→ Фрагмент страницы
........

Я думаю, здесь будет нелишним привести фрагмент из якобы копии кубинского письма поэта, относящийся к событиям конца октября-ноября 1962 года. Кузнецов рассказывал:
«В ночь с 26 на 27-ое октября, когда американские корабли подходили вплотную к Кубе, готовые расстреливать её в упор, а бомбовозы висели в воздухе, я дежурил на коммутаторе. Разумеется, я был в курсе всех дел: ведь телефонист. Меж колен у меня стоял карабин, я лихорадочно облизывал пересохшие губы. Мальчики, щёлкая затворами, вгоняли патрон в патронник. До войны оставалось расстояние вытянутой руки, а до родины по птичьему полёту 12 000 километров. Говорят, в последний момент немецкая контрразведка донесла американцам, что на Кубе большое сосредоточение советских войск, а главное – ракет типа „Земля – Земля“. Что верно, то верно. Наших ракет было на Кубе набито битком. В общем война не состоялась. Никогда бы мне тебе не писать письма. А в Соединённых Штатах поднялась настоящая паника. Американцы, жившие на юге, стали спешно переселяться на север: испугались наших ракет. Из Гуантанамо – военно-морской американской базы на Кубе – эвакуировались в Америку семьи офицеров.

........

[Собранные записи данных]

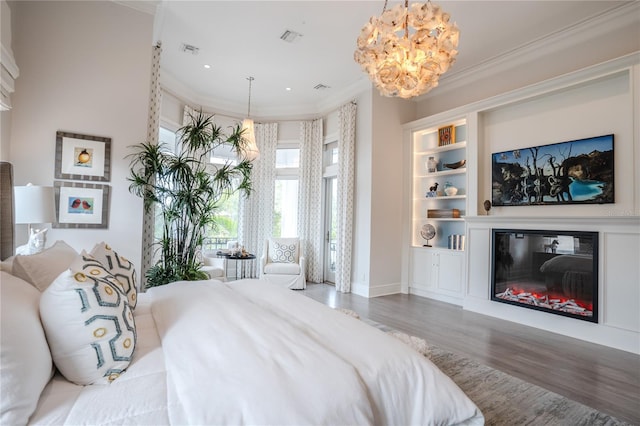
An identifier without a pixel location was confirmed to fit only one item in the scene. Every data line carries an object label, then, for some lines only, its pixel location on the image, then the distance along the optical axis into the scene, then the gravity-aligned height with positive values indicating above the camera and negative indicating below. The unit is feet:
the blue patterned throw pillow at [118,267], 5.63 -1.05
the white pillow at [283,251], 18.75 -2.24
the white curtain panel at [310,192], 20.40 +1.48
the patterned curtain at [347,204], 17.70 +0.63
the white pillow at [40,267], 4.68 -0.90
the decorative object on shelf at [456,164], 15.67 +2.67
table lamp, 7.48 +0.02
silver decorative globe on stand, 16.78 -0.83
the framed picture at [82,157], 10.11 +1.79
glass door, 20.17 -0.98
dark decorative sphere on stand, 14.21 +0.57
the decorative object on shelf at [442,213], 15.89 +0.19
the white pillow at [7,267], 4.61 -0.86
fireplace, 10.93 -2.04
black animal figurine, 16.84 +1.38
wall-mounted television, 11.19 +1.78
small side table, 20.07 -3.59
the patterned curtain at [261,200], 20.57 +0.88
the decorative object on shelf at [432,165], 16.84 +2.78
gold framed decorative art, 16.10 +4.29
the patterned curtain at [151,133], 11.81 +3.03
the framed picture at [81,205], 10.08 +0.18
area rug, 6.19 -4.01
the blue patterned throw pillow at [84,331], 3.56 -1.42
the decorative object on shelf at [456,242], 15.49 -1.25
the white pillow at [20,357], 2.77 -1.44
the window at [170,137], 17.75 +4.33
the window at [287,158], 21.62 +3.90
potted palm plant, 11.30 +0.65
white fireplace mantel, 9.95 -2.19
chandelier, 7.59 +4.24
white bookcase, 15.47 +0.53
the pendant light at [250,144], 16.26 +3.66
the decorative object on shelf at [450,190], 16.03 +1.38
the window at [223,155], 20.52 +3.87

........

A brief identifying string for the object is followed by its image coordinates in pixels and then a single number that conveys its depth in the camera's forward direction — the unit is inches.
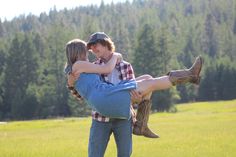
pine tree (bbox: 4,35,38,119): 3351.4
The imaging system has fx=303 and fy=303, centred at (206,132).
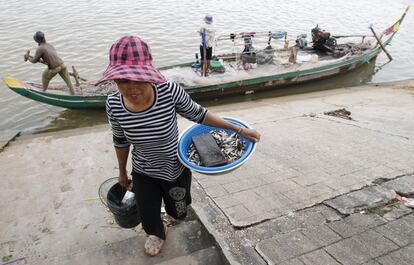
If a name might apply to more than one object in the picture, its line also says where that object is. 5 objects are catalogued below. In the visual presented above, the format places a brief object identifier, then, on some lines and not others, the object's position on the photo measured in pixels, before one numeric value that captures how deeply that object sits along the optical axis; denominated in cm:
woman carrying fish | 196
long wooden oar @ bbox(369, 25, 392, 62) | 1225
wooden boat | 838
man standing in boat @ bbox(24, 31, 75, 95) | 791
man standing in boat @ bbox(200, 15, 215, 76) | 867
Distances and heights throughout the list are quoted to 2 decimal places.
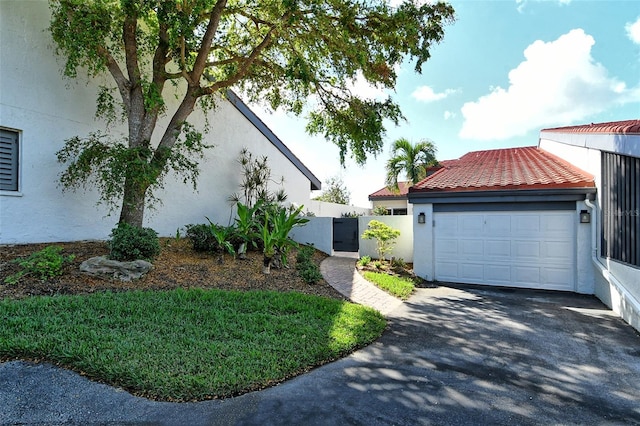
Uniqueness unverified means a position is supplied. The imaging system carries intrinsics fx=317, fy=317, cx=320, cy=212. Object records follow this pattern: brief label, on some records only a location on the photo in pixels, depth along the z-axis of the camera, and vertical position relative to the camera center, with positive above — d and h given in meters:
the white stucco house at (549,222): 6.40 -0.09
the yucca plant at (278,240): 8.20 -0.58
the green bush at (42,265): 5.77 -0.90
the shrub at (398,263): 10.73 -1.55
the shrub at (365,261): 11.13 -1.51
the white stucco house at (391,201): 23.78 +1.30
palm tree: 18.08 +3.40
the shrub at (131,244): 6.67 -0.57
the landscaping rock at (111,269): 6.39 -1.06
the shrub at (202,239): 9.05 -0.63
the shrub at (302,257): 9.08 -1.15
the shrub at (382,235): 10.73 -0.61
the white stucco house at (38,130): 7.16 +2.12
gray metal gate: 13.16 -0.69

........

→ Цель задания
Какое расстояние до родины по птичьему полёту указано во фрагменте страницы?

→ Поле для ответа
12 000 километров.